Under the $10.5 million Tourism Accommodations Restart Customer Attraction Program, administered by Tourism Nova Scotia, eligible businesses must be registered as a host under the Tourist Accommodations Registration Act, offering at least one or more rooms to the travelling or vacationing public and be HST registered, the province explained.
The province said the program mandates that funds may be used for various advertising options, developing packages and incentives to encourage overnight stays, such as an overnight plus a bottle of local wine, or family weekend packages with free breakfasts, as well as customer-focused upgrades or amenities.
The $2 million Small Tourism Operators Restart Program, also administered by Tourism Nova Scotia, is for HST-registered businesses such as operators; scenic and sightseeing transportation operators; outdoor adventure operators and outfitters; businesses that operate nature parks and zoos, amusement or theme parks; recreational vehicle parks and campgrounds; and travel agencies, the province said.
On June 16, the province announced changes to the Occupations in Demand immigration stream to allow employers to hire international newcomers to fill heavy equipment operator (except crane operators) and construction trade helper and labourer positions.
According to the province, the Occupations in Demand stream targets specific national occupation codes that are in high demand in Nova Scotia, while the Office of Immigration and Population Growth identifies occupations in demand based on labour market information.
It appears that, for the most part, the provincial government is listening to the business community, but is making final decisions whether to re-open based on data and science.
Whether that is sufficient to help fully restart the economy is debatable, but one thing is for sure, no one wants to re-open to early and too fully, to only have to re-introduce public health restrictions in coming weeks, and institute another lock-down.
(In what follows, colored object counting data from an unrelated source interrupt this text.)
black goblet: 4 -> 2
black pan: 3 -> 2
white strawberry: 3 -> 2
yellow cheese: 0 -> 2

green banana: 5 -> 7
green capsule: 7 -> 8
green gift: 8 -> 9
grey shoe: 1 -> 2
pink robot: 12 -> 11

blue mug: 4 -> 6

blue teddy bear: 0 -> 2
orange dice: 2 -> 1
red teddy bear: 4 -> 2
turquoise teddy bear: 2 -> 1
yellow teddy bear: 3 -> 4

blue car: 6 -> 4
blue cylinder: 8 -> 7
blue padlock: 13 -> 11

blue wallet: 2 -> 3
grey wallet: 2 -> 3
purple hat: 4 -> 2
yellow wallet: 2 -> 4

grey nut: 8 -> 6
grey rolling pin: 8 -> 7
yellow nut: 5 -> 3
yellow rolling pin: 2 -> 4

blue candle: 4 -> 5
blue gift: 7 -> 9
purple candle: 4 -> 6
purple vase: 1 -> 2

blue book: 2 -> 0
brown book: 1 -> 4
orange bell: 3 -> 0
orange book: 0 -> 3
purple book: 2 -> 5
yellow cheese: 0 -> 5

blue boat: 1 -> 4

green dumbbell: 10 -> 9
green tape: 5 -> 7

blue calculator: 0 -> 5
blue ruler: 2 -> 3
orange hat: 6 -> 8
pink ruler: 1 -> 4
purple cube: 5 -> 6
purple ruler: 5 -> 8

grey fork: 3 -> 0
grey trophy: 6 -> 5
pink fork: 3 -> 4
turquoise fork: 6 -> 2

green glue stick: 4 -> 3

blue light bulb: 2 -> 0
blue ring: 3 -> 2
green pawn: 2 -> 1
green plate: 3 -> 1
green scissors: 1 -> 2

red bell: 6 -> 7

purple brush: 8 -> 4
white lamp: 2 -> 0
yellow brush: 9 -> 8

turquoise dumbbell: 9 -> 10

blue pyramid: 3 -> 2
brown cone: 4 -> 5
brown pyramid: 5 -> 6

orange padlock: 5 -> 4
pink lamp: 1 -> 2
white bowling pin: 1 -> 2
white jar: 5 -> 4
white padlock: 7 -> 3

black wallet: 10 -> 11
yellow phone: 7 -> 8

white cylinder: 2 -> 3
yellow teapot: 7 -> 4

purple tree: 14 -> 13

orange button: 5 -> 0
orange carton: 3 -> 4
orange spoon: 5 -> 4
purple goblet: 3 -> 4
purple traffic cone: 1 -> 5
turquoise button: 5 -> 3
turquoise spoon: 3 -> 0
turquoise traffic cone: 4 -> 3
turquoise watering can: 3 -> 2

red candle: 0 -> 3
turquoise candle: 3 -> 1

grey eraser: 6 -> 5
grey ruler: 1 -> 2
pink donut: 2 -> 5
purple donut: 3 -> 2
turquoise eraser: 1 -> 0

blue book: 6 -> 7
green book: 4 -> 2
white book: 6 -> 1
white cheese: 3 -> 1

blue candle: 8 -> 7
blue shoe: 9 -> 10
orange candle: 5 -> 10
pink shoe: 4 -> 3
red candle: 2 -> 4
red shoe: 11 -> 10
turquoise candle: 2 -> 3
That would be devastating to the economy.
But it isn’t entirely fair to say that the Government of Nova Scotia is being too conservative in its re-opening strategy, either.
The province has announced the resumption of the Atlantic Bubble, as well as plans to welcome Canadians from other province by the middle of next month, and is involved in talks to re-open the border with the United States, presumably before the end of the year.
And in acknowledging the tough, almost fatal, times that businesses have had to endure, there is financial, albeit temporary, assistance available from the provincial and federal governments.
Without a doubt, being unable to re-open at 100 per cent capacity continues to ham-string businesses trying to reverse the trends of the past 16 months, but hopefully, they will be able to re-open completely soon, and to paying customers from all over the country, and eventually from across the border.
As with things of this nature, these changes will take time, and will require the admirable perseverance of business owners, employers, and all Nova Scotians, but this province can get through this time together, and eventually get back to some form of normal, hopefully in the not-too-distant future.